Epigenetic plasticity cooperates with emergent cell-cell interactions to drive neoplastic tissue remodeling in the pancreas

The response to tumor-initiating inflammatory and genetic insults can vary amongst morphologically indistinguishable cells, suggesting yet uncharacterized roles for epigenetic plasticity during early neoplasia. To investigate the origins and impact of such plasticity, we perform single-cell analyses on normal, inflamed, pre-malignant and malignant tissues in autochthonous models of pancreatic cancer. We reproducibly identify heterogeneous cell-states that are primed for diverse late-emerging neoplastic fates and link these to chromatin remodeling at cell-cell communication loci.
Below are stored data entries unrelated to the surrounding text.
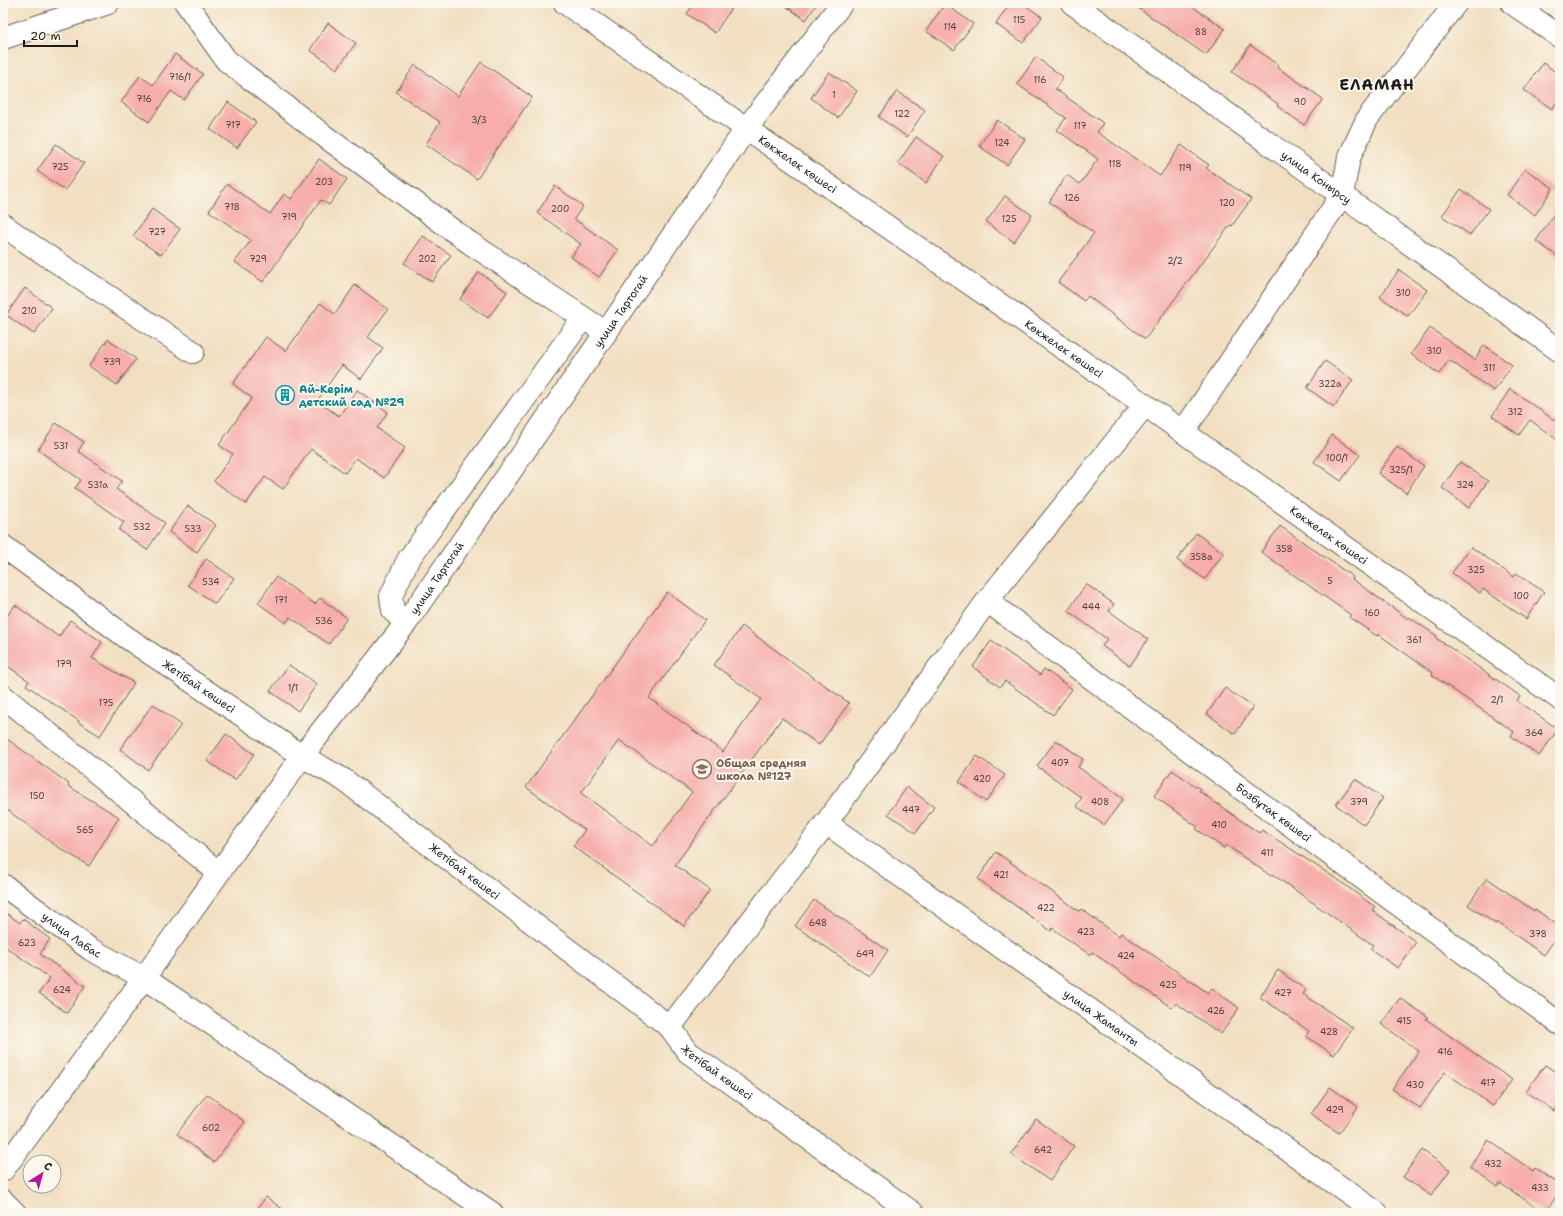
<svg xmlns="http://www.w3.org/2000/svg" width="1563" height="1216" viewBox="0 0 1563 1216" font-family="'Shantell Sans',sans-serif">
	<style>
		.building { fill: #f6adab; fill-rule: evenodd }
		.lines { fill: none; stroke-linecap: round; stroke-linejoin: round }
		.minor-casing { stroke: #676056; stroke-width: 24 }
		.minor { stroke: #fff; stroke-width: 22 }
		.labels { text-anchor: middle; stroke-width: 4; stroke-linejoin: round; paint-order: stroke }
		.number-label { font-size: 9px; fill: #524040 }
		.street-label { font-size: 11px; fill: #1c1c1c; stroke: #fbf7ec }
		.culture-label { font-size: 11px; font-weight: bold; fill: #0d838f; stroke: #fbf7ec; text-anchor: start }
		.education-label { font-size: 11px; font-weight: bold; fill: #785e54; stroke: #fbf7ec; text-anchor: start }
		.district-label { font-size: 15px; font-weight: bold; letter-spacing: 1px; fill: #1c1c1c; stroke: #fbf7ec }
	</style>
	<rect width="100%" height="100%" fill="#fbf7ec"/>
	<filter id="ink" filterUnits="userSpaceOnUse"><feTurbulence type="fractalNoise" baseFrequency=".025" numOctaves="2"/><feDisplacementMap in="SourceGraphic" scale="8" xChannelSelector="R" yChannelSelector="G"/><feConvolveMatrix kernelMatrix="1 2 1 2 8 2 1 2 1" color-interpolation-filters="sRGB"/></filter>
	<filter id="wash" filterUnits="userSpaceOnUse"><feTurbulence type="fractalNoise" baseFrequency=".012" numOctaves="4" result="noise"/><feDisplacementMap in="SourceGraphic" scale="16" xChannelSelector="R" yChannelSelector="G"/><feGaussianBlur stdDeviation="0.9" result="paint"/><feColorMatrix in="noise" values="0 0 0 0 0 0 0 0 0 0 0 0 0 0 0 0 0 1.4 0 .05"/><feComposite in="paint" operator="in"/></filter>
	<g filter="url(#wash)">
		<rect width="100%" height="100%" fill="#f2dfc1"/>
		<g id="blocks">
			<g class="building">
				<polygon points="694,3 735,3 715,33 687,14"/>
				<polygon points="781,3 817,3 806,20"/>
				<polygon points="1010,3 1022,3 1042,17 1023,43 996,24"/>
				<polygon points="1131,3 1187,3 1225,29 1206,55"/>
				<polygon points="945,4 973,24 954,50 926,31"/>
				<polygon points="328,23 356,43 337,69 310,50"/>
				<polygon points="1250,45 1278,65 1277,67 1323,99 1304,125 1277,106 1278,104 1232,72"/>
				<polygon points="175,54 203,74 184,100 171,91 149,122 121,102 140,76 153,85"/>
				<polygon points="1036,57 1063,77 1055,89 1103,123 1097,132 1160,176 1181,145 1209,165 1206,168 1251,199 1232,226 1230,225 1145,339 1088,296 1084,301 1058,282 1094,233 1049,202 1067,175 1080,184 1098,159 1057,130 1066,118 1017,84"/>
				<polygon points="481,62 532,97 477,179 426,144 440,122 396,92 415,65 458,96"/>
				<polygon points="1543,63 1560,75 1560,98 1552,109 1524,90"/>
				<polygon points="829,72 857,91 838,118 811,98"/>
				<polygon points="897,91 925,110 907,137 879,117"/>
				<polygon points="228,102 256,122 237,148 210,129"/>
				<polygon points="997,120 1025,139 1007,165 979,146"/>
				<polygon points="916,137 944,156 926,183 898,163"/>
				<polygon points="56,144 84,163 65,190 37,171"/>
				<polygon points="319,159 347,179 329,205 321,200 263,282 235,262 251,240 209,211 227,184 270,214 284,194 291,199"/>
				<polygon points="1525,169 1553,188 1535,215 1507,195"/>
				<polygon points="555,186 583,206 574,219 618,250 599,277 571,257 581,244 537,213"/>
				<polygon points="1461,189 1489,209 1470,235 1442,216"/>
				<polygon points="1005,196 1032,215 1014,242 986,222"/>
				<polygon points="1560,206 1560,258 1536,241"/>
				<polygon points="152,209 180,229 161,255 133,236"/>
				<polygon points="423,236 451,255 432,282 404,263"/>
				<polygon points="1399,270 1427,290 1408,316 1380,297"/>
				<polygon points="479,272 507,292 488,318 460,299"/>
				<polygon points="355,285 388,309 368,337 383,348 361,379 342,365 317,401 339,416 357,390 388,412 377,428 405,448 384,478 356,458 345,473 311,449 283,489 265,477 246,504 214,481 233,454 219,445 252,398 233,384 266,337 286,351 320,303 335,314"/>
				<polygon points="25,288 52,308 34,334 6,315"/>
				<polygon points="1430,328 1475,360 1484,345 1512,365 1494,391 1449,360 1439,374 1411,354"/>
				<polygon points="108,339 136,359 117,385 89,366"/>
				<polygon points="1325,361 1353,380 1334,407 1307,388"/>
				<polygon points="1510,389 1560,424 1560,442 1530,420 1519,435 1492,416"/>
				<polygon points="56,423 84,442 78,451 122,481 116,489 165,523 147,550 119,530 124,522 75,488 81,480 38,450"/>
				<polygon points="1332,435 1360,455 1341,481 1314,462"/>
				<polygon points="1397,447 1424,466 1406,493 1378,473"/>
				<polygon points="1460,462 1488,481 1469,508 1442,488"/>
				<polygon points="188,506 216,525 197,552 169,532"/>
				<polygon points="1280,526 1353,577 1352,579 1408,619 1409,617 1437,636 1436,638 1520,696 1517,701 1558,729 1539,756 1511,736 1514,732 1432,675 1433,673 1378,634 1377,636 1349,617 1351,615 1261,552"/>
				<polygon points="1196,533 1224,553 1205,579 1177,560"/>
				<polygon points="1471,547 1514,577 1516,573 1544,592 1526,619 1483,589 1480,593 1452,573"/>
				<polygon points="206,559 234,578 215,604 188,585"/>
				<polygon points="276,577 315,604 320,598 347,618 329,644 290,617 286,623 258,603"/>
				<polygon points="1086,584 1114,604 1109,611 1148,639 1130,666 1102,646 1107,639 1068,611"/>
				<path d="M 667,592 L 705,620 L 649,698 L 723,752 L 761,699 L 714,665 L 742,626 L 849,703 L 819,745 L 782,718 L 675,865 L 710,890 L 684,926 L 573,846 L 585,830 L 526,787 ZM 619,740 L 692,792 L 653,846 L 581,793 Z"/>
				<polygon points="15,605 59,637 70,620 102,642 92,658 134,683 100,736 78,722 79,721 26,685 29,681 3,663 3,622"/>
				<polygon points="991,641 1040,675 1044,669 1072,689 1053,715 1005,681 1000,687 973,667"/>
				<polygon points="289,665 317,684 298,711 270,691"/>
				<polygon points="1225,688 1253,707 1235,734 1207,714"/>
				<polygon points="153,704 181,725 148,770 120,749"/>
				<polygon points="226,734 254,754 235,780 207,761"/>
				<polygon points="3,736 69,784 68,786 119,817 89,866 52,843 3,807"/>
				<polygon points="1056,740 1083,759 1078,767 1123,799 1104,825 1076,806 1082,798 1037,766"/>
				<polygon points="977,756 1005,775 986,802 959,782"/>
				<polygon points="1172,770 1200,789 1199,791 1259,833 1262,830 1341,882 1375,907 1372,910 1416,942 1398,968 1370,949 1373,945 1272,874 1271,876 1226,845 1224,848 1196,829 1198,827 1154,796"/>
				<polygon points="1355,779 1383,798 1364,825 1336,805"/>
				<polygon points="907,787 934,807 916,833 888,814"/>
				<polygon points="996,852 1079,911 1081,909 1119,936 1121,933 1208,993 1212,988 1239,1008 1221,1034 1176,1003 1172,1008 1092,952 1090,955 1052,928 1051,931 978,879"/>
				<polygon points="1487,878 1534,911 1535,909 1560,927 1560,932 1544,955 1497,922 1496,924 1468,905"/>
				<polygon points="814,900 888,950 870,977 795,926"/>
				<polygon points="3,911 20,923 23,919 50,939 40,954 85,986 67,1013 39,993 50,978 3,945"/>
				<polygon points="1278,970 1306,990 1303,994 1353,1028 1334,1055 1306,1036 1309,1031 1260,997"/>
				<polygon points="1400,998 1428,1017 1426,1019 1512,1080 1493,1106 1445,1072 1420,1108 1392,1089 1419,1051 1381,1024"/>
				<polygon points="1545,1065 1560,1075 1560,1102 1554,1111 1526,1091"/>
				<polygon points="1330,1087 1358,1107 1339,1133 1311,1114"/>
				<polygon points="207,1094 245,1122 214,1162 177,1134"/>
				<polygon points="1036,1119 1074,1146 1050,1181 1011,1154"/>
				<polygon points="1488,1140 1533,1171 1535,1168 1560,1185 1560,1191 1545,1213 1500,1183 1498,1187 1470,1167"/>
				<polygon points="1422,1150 1450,1170 1431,1196 1403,1177"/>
				<polygon points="266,1197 288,1213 254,1213"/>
			</g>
		</g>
	</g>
	<g filter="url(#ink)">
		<use href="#blocks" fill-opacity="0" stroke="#676056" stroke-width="1"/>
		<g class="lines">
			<g class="minor-casing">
				<g id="minor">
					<polyline points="186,3 226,60 323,135 470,243 605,332"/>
					<path id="s1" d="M 565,3 L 1145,405 L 1560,699"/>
					<path id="s2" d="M 1072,3 L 1560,351"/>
					<polyline points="1512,3 1560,37"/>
					<polyline points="3,38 108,3"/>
					<polyline points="3,225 31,245 193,352"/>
					<polyline points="1183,432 1342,195 1349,158 1367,119 1456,3"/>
					<path id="s3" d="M 3,546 L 126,637 L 302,756 L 344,780 L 670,1027 L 688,1052 L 913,1213"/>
					<path id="s4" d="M 987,601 L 1560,1024"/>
					<polyline points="406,623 393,611 391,596 408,560 583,318"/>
					<polyline points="3,696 218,872"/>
					<path id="s5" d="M 826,823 L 1377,1213"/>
					<path id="s6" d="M 3,885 L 90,949 L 144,978 L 492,1213"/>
					<polyline points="670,1027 826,823 987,601 1145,405"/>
					<path id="s7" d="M 3,1170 L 144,978 L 302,756 L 406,623 L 746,129 L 842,3"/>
					<polyline points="3,1201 15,1213"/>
				</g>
			</g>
			<use href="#minor" class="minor"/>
		</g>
	</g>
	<defs>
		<g id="building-ring" transform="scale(1)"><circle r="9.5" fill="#fbf7ec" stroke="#0f9aa8" stroke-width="1.5"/><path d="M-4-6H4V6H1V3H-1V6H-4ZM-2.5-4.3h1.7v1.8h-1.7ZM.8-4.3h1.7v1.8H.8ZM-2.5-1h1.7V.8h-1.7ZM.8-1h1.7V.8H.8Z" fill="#0f9aa8"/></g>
		<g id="school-ring" transform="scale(1)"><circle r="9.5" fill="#fbf7ec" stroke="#8d6e63" stroke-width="1.5"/><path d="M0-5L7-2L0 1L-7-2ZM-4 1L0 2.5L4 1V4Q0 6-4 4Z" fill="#8d6e63"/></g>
	</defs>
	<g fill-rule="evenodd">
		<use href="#building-ring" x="285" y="395"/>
		<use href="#school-ring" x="702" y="769"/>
	</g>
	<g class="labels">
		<g class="number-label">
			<text x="1019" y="23">115</text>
			<text x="950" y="30">114</text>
			<text x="1201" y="35">88</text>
			<text x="180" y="80">716/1</text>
			<text x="1040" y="83">116</text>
			<text x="834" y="98">1</text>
			<text x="144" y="102">716</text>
			<text x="1300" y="105">90</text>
			<text x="902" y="117">122</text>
			<text x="479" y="123">3/3</text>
			<text x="233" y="128">717</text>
			<text x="1080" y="129">117</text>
			<text x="1002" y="146">124</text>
			<text x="1115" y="167">118</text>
			<text x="60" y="170">725</text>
			<text x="1185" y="171">119</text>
			<text x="324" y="185">203</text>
			<text x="1072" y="201">126</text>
			<text x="1227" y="206">120</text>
			<text x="232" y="210">718</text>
			<text x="560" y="212">200</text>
			<text x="289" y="220">719</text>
			<text x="1009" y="222">125</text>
			<text x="157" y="235">727</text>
			<text x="258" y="262">729</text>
			<text x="427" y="262">202</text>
			<text x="1175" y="264">2/2</text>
			<text x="1403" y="296">310</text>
			<text x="29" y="314">210</text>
			<text x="1434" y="354">310</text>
			<text x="112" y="365">739</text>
			<text x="1489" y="371">311</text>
			<text x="1330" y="387">322а</text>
			<text x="1515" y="415">312</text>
			<text x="61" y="449">531</text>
			<text x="1337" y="461">100/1</text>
			<text x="1401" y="473">325/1</text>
			<text x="98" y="488">531а</text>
			<text x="1465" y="488">324</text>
			<text x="142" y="530">532</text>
			<text x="193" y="532">533</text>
			<text x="1284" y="552">358</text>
			<text x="1201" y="560">358а</text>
			<text x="1476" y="573">325</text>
			<text x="1330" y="584">5</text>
			<text x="211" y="585">534</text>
			<text x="1521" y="599">100</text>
			<text x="281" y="603">171</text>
			<text x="1091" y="610">444</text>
			<text x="1372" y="616">160</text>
			<text x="324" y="624">536</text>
			<text x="1414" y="643">361</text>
			<text x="64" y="667">179</text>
			<text x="293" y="691">1/1</text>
			<text x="1497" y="703">2/1</text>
			<text x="106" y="706">175</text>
			<text x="1534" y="736">364</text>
			<text x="1060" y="766">407</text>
			<text x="982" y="782">420</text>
			<text x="37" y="799">150</text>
			<text x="1100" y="805">408</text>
			<text x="1359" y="805">379</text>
			<text x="911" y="813">447</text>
			<text x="1219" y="828">410</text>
			<text x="85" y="833">565</text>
			<text x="1267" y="856">411</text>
			<text x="1001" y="878">421</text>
			<text x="1046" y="911">422</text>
			<text x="818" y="926">648</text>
			<text x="1086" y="935">423</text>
			<text x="1538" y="937">378</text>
			<text x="27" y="946">623</text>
			<text x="865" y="957">649</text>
			<text x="1126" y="959">424</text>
			<text x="1168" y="988">425</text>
			<text x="62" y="993">624</text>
			<text x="1283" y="996">427</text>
			<text x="1216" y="1014">426</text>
			<text x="1404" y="1024">415</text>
			<text x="1329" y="1035">428</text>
			<text x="1445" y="1055">416</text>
			<text x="1488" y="1086">417</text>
			<text x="1415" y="1088">430</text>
			<text x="1335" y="1113">429</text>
			<text x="211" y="1131">602</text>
			<text x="1043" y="1153">642</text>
			<text x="1493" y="1167">432</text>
			<text x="1540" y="1191">433</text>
		</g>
		<g class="street-label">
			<text dy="4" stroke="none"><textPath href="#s1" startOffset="283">Көкжелек көшесі</textPath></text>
			<text dy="4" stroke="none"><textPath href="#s2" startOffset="300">улица Конырсу</textPath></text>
			<text dy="4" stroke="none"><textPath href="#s7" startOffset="1058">улица Тартогай</textPath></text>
			<text dy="4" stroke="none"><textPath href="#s1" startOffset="607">Көкжелек көшесі</textPath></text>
			<text dy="4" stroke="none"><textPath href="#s1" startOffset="931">Көкжелек көшесі</textPath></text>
			<text dy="4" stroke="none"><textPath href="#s7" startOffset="734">улица Тартогай</textPath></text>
			<text dy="4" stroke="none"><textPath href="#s3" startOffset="241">Жетібай көшесі</textPath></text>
			<text dy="4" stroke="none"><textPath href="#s4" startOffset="356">Бозбұтақ көшесі</textPath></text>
			<text dy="4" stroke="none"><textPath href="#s3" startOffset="565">Жетібай көшесі</textPath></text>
			<text dy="4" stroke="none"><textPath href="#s6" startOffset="85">улица Лабас</textPath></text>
			<text dy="4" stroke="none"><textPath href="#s5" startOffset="337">улица Жаманты</textPath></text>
			<text dy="4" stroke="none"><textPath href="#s3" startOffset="889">Жетібай көшесі</textPath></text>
		</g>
		<g class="culture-label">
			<text x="299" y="393">Ай-Керім<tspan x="299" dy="13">детский сад №29</tspan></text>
		</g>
		<g class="education-label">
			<text x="716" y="767">Общая средняя<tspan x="716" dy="13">школа №127</tspan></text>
		</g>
		<g class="district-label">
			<text x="1377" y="90">ЕЛАМАН</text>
		</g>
	</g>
	<rect width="1563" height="1216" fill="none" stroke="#fbf7ec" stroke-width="16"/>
	<g transform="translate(42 1174) rotate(37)"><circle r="19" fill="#fbf7ec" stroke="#a29f99"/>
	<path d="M0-3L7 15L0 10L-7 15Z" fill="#b5179e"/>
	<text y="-6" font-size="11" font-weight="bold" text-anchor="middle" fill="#1c1c1c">С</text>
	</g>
	<path d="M24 40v6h53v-6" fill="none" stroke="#1c1c1c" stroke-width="2"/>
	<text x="30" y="40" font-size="12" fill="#1c1c1c" stroke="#fbf7ec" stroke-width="3" paint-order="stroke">20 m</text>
</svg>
Using a new inference approach, we reveal signaling gene modules and tissue-level crosstalk, including a neoplasia-driving feedback loop between discrete epithelial and immune cell populations that we validate by genetic perturbation in mice. Our results uncover a neoplasia-specific tissue remodeling program that may be exploited for pancreas cancer interception. One-Sentence Summary Single-cell analysis reveals that enhanced epigenetic plasticity drives pro-neoplastic crosstalk in early pancreatic cancer. ### Competing Interest Statement Scott W. Lowe is a consultant and holds equity in Blueprint Medicines, ORIC Pharmaceuticals, Mirimus Inc., PMV Pharmaceuticals, Faeth Therapeutics, and Constellation Pharmaceuticals. A patent application (PTC/US2019/041670, internationally filing date 12 July 2019) has been submitted covering methods for preventing or treating KRAS mutant pancreas cancer with inhibitors of Type 2 cytokine signaling. Direna Alonso-Curbelo and Scott W. Lowe are listed as the inventors. Dana Pe'er is on the scientific advisory board of Insitro.